Encontre o surpreendente e Certo Contudo, a escolha dos papéis individuais não é apenas uma questão do que o diretor de elenco pode imaginar. Maisler também vê seu trabalho como uma preparação de atores para o sucesso – como dar-lhes informações, como prepará-los para assumir a direção do jeito que um diretor gosta de fazer, como dar-lhes confiança para trazer sua perspectiva e experiências para um papel.

Para “Sinners”, ela teve uma grande parceira nesse trabalho em Coogler. “Acho que Ryan, ao conhecer e escalar cada pessoa, realmente conversou com eles, viu-os e fez com que se sentissem o mais seguros possível – para que pudessem correr riscos.
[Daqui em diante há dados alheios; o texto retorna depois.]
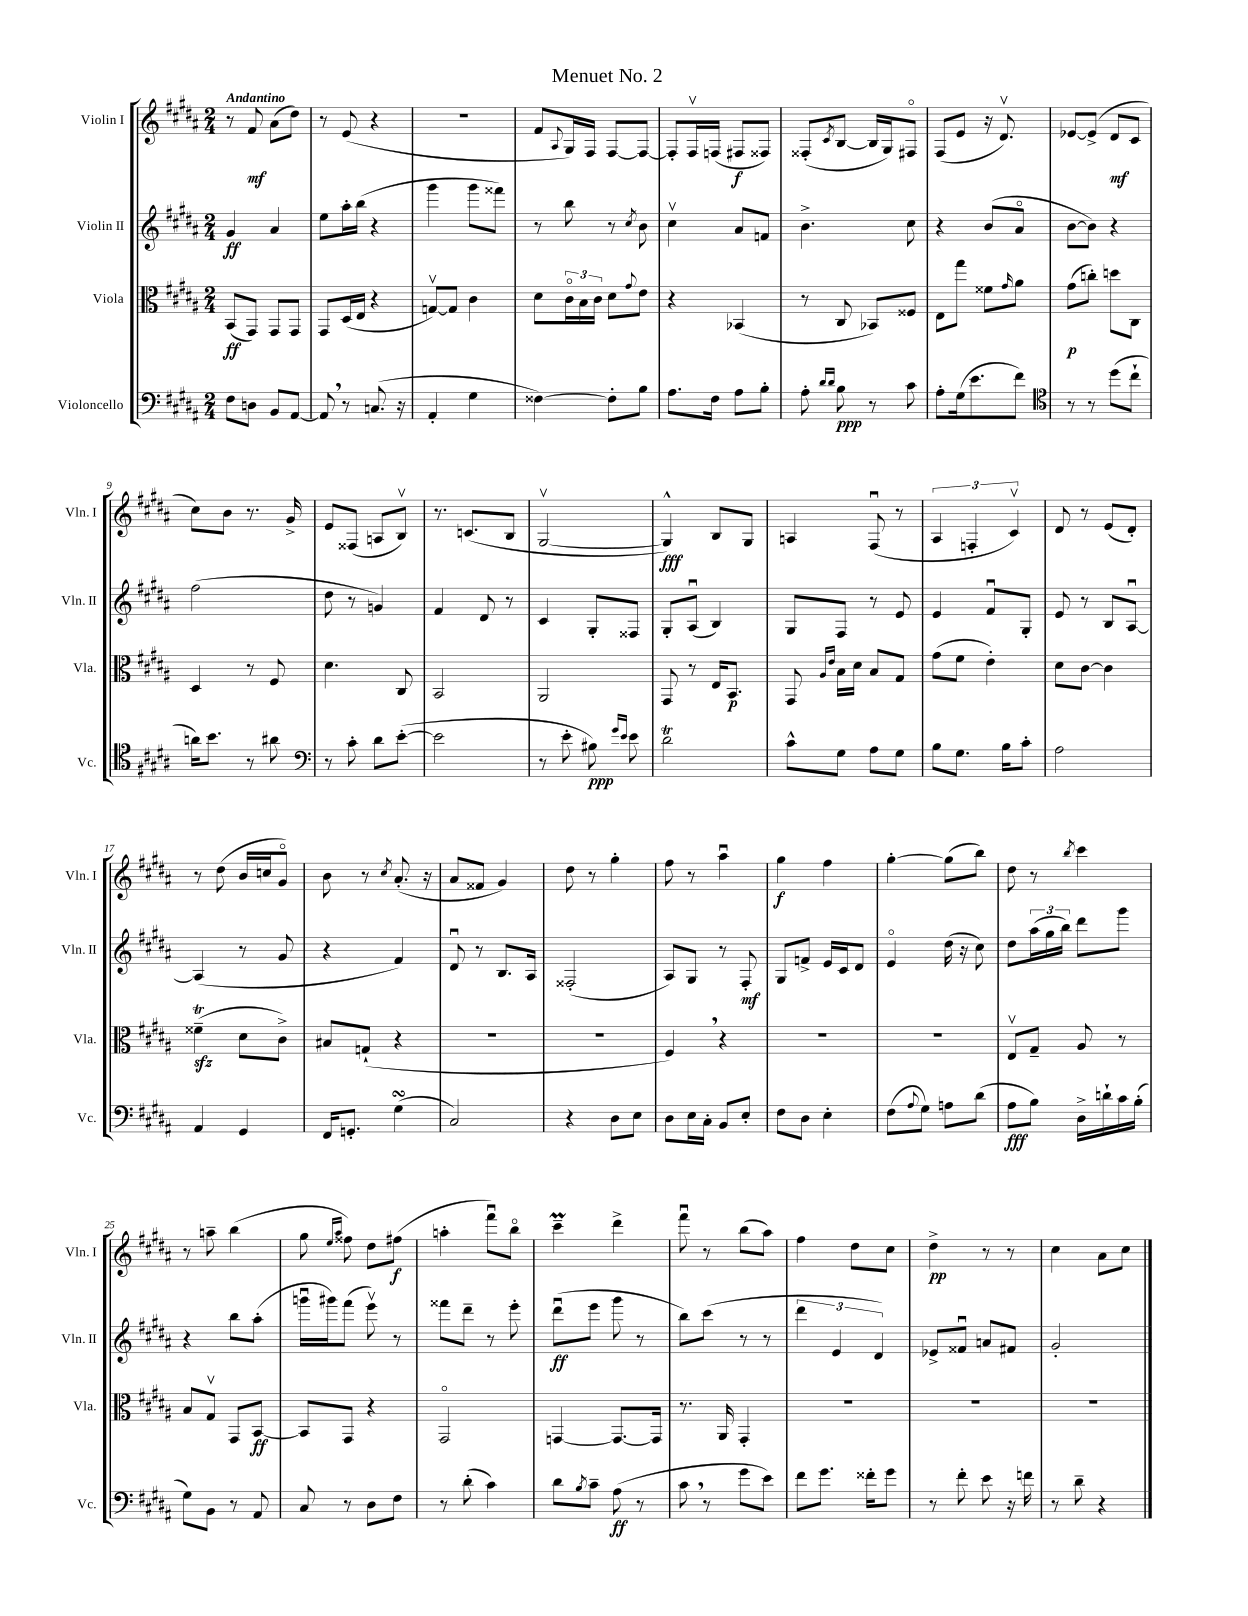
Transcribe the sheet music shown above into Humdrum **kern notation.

**kern	**kern	**kern	**kern
*staff4	*staff3	*staff2	*staff1
*clefF4	*clefC3	*clefG2	*clefG2
*k[f#c#g#d#a#]	*k[f#c#g#d#a#]	*k[f#c#g#d#a#]	*k[f#c#g#d#a#]
*M2/4	*M2/4	*M2/4	*M2/4
8F#	(8BB	4g#	8r
8D	8GG#)	.	8f#
8BB	8GG#	4a#	(8a#
[8AA#	8GG#	.	8dd#)
=	=	=	=
8AA#]	8GG#	8ee	8r
8r	(16D#	16aa#'	(8e
.	16E	(16bb	.
(8.C	4r	4r	4r
16r	.	.	.
=	=	=	=
4AA#'	[8Gv)	4ggg#	2r
.	8G]	.	.
4G#	4c#	8ggg#	.
.	.	8fff##)	.
=	=	=	=
[4F##)	8d#	8r	8f#
.	.	.	8qqA#
.	24c#o	8bb	16G#)
.	24B	.	.
.	.	.	16F#
.	24c#	.	.
8F##']	8d#	8r	[8F#
.	8qqg#	8qcc#	.
8B	8e	8b	8F#_
=	=	=	=
8.A#	4r	4cc#v	8F#']
.	.	.	16F#v
16F#	.	.	(16F
8A#	(4BB-	8a#	8F#
8B'	.	8f	8F##)
=	=	=	=
8A#'	8r	4.b^	(8F##'
16qqd#	.	.	.
16qqd#	.	.	8qc#
8B	8C#	.	[8B
8r	8BB-)	.	16B]
.	.	.	16G#)
8c#	8F##	8cc#	8F#o
=	=	=	=
8A#'	8E	4r	(8F#
(16G#	8gg#	.	8e
8.e	.	.	.
.	8f##	(8b	16r
.	.	.	8.d#v)
.	16qqg#	.	.
8f#)	8a#	8a#o	.
=	=	=	=
*clefC4	*	*	*
8r	(8g#	[8b	[8e-
8r	8cc')	8b])	(8e-^]
(8dd#	8dd	4r	8d#
8cc#`	8C#	.	8c#
=	=	=	=
16a)	4D#	(2ff#	8cc#)
8.b	.	.	.
.	.	.	8b
8r	8r	.	8.r
8a#	8F#	.	.
.	.	.	16g#^
=	=	=	=
*clefF4	*	*	*
8r	4.d#	8dd#	8e
8c#'	.	8r	(8F##
8d#	.	4g)	8A
([8e'	8C#	.	8Bv)
=	=	=	=
2e]	2BB	4f#	8.r
.	.	.	(8.c
.	.	8d#	.
.	.	8r	8B
=	=	=	=
8r	2AA#	4c#	[2G#v
8e'	.	.	.
8B#)	.	8G#'	.
16qqg#	.	.	.
16qqe	.	.	.
8e	.	8F##	.
=	=	=	=
2d#	8GG#	8G#'	4G#^^])
.	8r	(8A#u	.
.	16E	4B)	8B
.	8.BB	.	.
.	.	.	8G#
=	=	=	=
8c#^^	8GG#	8G#	4A
.	16qqA#	.	.
.	16qqe	.	.
8G#	16B	8F#	.
.	16d#	.	.
8A#	8B	8r	(8F#u
8G#	8G#	8e	8r
=	=	=	=
8B	(8g#	4e	6A#
8.G#	8f#	.	.
.	.	.	6F'
.	4e')	8f#u	.
16B	.	.	.
.	.	.	6c#v)
8c#'	.	8G#'	.
=	=	=	=
2A#	8d#	8e	8d#
.	[8c#	8r	8r
.	4c#]	8B	(8e
.	.	[8A#u	8d#')
=	=	=	=
4AA#	(4f##~	(4A#]	8r
.	.	.	(8dd#
4GG#	8d#	8r	16b
.	.	.	16cc
.	8c#^)	8g#	8g#o)
=	=	=	=
16FF#	8B#	4r	8b
8.GG'	.	.	.
.	(8G`	.	8r
.	.	.	8qcc#
(4G#	4r	4f#)	(8.a#'
.	.	.	16r
=	=	=	=
2C#)	2r	8d#u	8a#
.	.	8r	8f##
.	.	8.B	4g#)
.	.	16A#	.
=	=	=	=
4r	2r	(2F##'	8dd#
.	.	.	8r
8D#	.	.	4gg#'
8E	.	.	.
=	=	=	=
8D#	4F#)	8A#)	8ff#
16E	.	8G#	8r
16C#'	.	.	.
8BB	4r	8r	4aa#u
8E'	.	8F#'	.
=	=	=	=
8F#	2r	8G#	4gg#
8D#	.	8f^	.
4E'	.	16e	4ff#
.	.	16c#	.
.	.	8d#	.
=	=	=	=
(8F#	2r	4eo	[4gg#'
8qqA#	.	.	.
8G#)	.	.	.
8A	.	(16dd#	(8gg#]
.	.	16r	.
(8d#	.	8cc#)	8bb)
=	=	=	=
8A#	8Ev	8dd#	8dd#
8B)	8G#~	(24aa#	8r
.	.	24gg#	.
.	.	24bb)	.
.	.	.	8qbb
16D#^	8A#	8ddd#	4ccc#
16d`	.	.	.
16c#	8r	8ggg#	.
(16B'	.	.	.
=	=	=	=
8G#)	8B	4r	8r
8BB	8G#v	.	8aa~
8r	8GG#	8bb	(4bb
8AA#	[8BB	(8aa#'	.
=	=	=	=
8C#	8BB]	16gggu	8gg#
.	.	16ggg#)	.
.	.	.	16qqee
.	.	.	16qqaa#
8r	8GG#	(8fff#	8ff##)
8D#	4r	8eeev)	8dd#
8F#	.	8r	(8ff#
=	=	=	=
8r	2GG#o	8fff##	4aa'
(8d#'	.	8ddd#~	.
4c#)	.	8r	8fff#u)
.	.	8eee'	8bbo
=	=	=	=
8d#	[4GG	(8ddd#u	4ccc#~
8qB	.	.	.
8c#~	.	8eee	.
(8A#	8.GG_	8ggg#	4ddd#^
8r	.	8r	.
.	16GG]	.	.
=	=	=	=
8c#	8.r	8bb)	8fff#u
8r	.	(8ccc#	8r
.	16AA#	.	.
8g#	4GG#'	8r	(8bb
8e)	.	8r	8aa#)
=	=	=	=
8f#	2r	6ddd#	4ff#
8.g#	.	.	.
.	.	6e	.
.	.	.	8dd#
16f##'	.	.	.
.	.	6d#)	.
8g#	.	.	8cc#
=	=	=	=
8r	2r	8e-^	4dd#^
8f#'	.	8f##u	.
8e	.	8a	8r
16r	.	8f#	8r
16f	.	.	.
=	=	=	=
8r	2r	2g#'	4cc#
8d#~	.	.	.
4r	.	.	8a#
.	.	.	8cc#
==	==	==	==
*-	*-	*-	*-
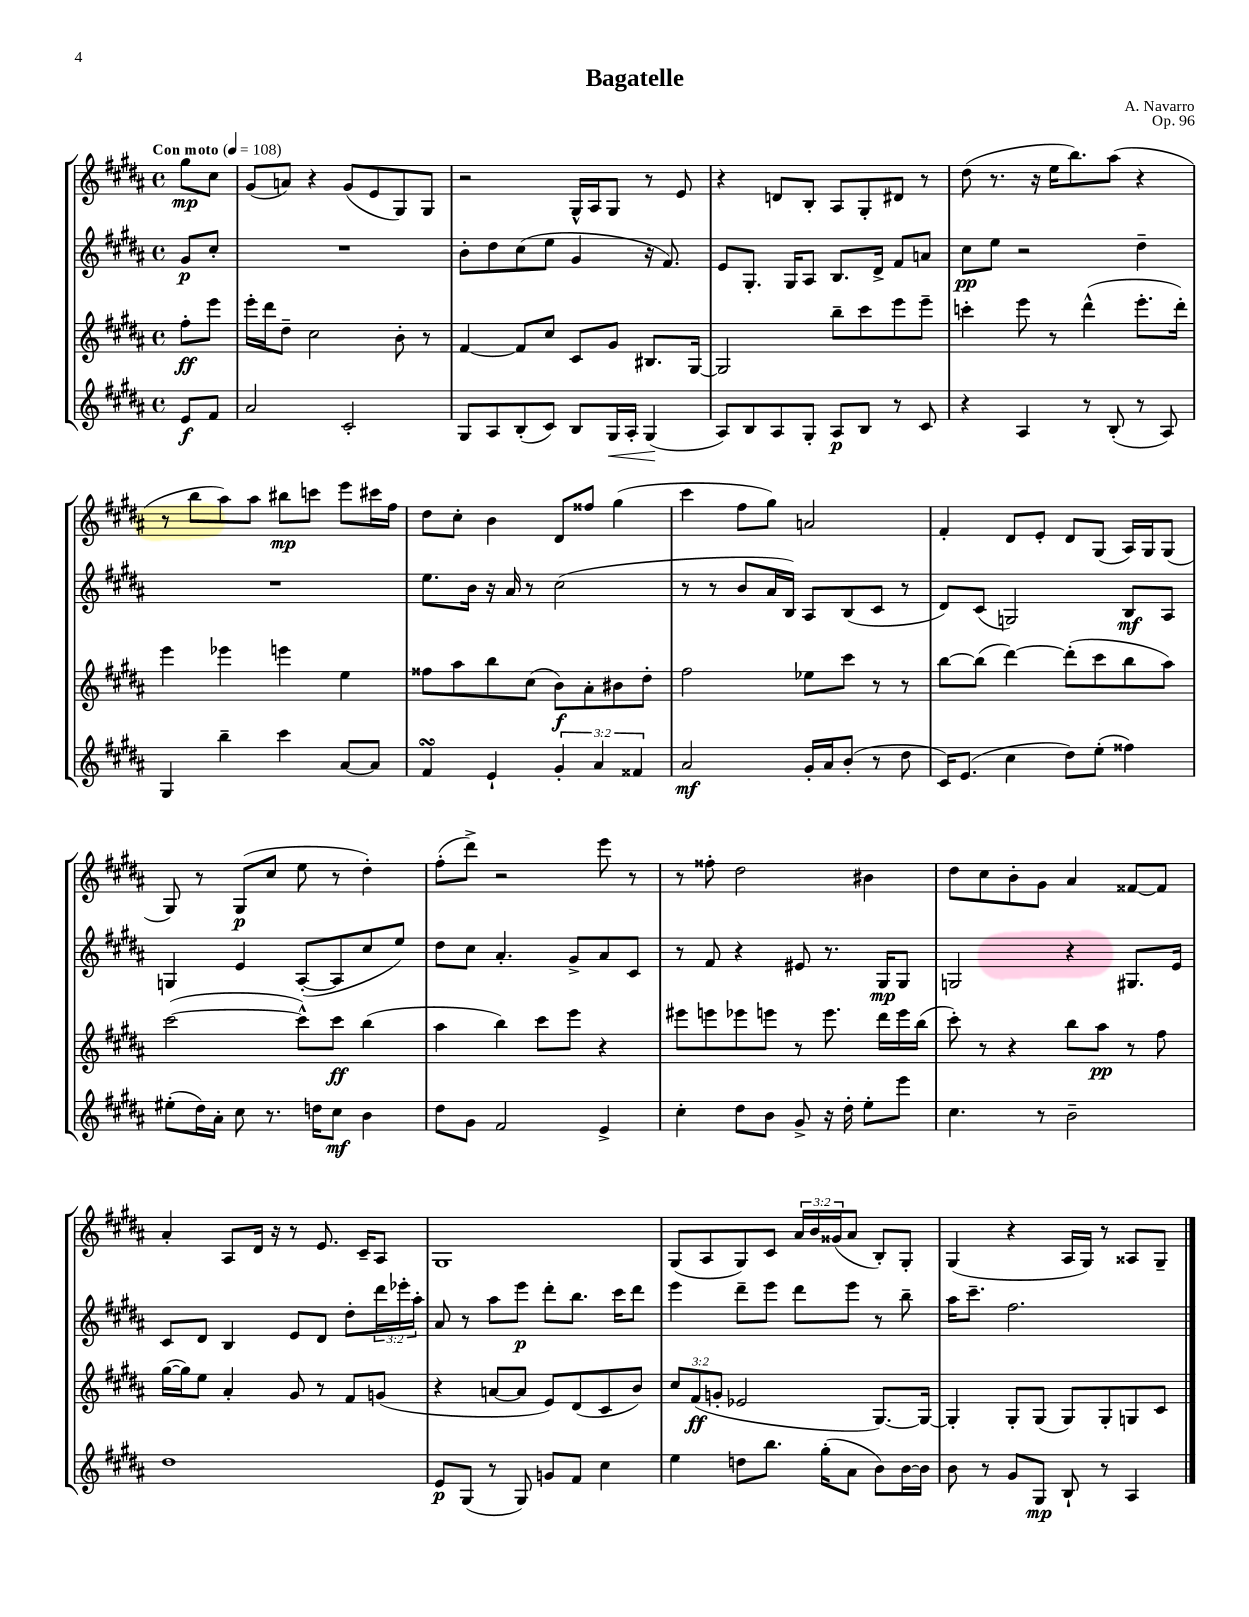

Eles sabiam que ele os pegaria se caíssem”, disse Maisler.
Preparar atores para vencer é diferente para cada diretor com quem Maisler trabalhou, e ela trabalhou com um conjunto de cineastas de estrelas – Alejandro González Iñárritu, Denis Villeneuve, Greta Gerwig, Steve McQueen, Michael Mann, Gus Van Sant, Sam Raimi, entre outros. Ela se lembra de assistir filmes de James L. Brooks como “Terms of Endearment” e “Broadcast News” quando ainda era assistente, e de admirar os filmes de Terrence Malick durante seus primeiros trabalhos de elenco em “Reality Bites” e “The Larry Sanders Show”.
Agora ela trabalhou com os dois diretores.
“Tenho muita sorte de poder dizer que não só trabalho com Terry Malick, mas também o conheço pessoalmente – são palavras que nunca pensei que sairiam da minha boca, sabe? “Aprendi com cada um deles.”
Aprender é a chave da Maisler para abordar cada projeto com novos olhos e curiosidade. “Neste ponto da minha carreira, só quero aprender alguma coisa – seja com o tema do filme ou com um diretor. Essa é a parte mais emocionante para mim”, disse Maisler. “É realmente satisfatório do ponto de vista criativo.”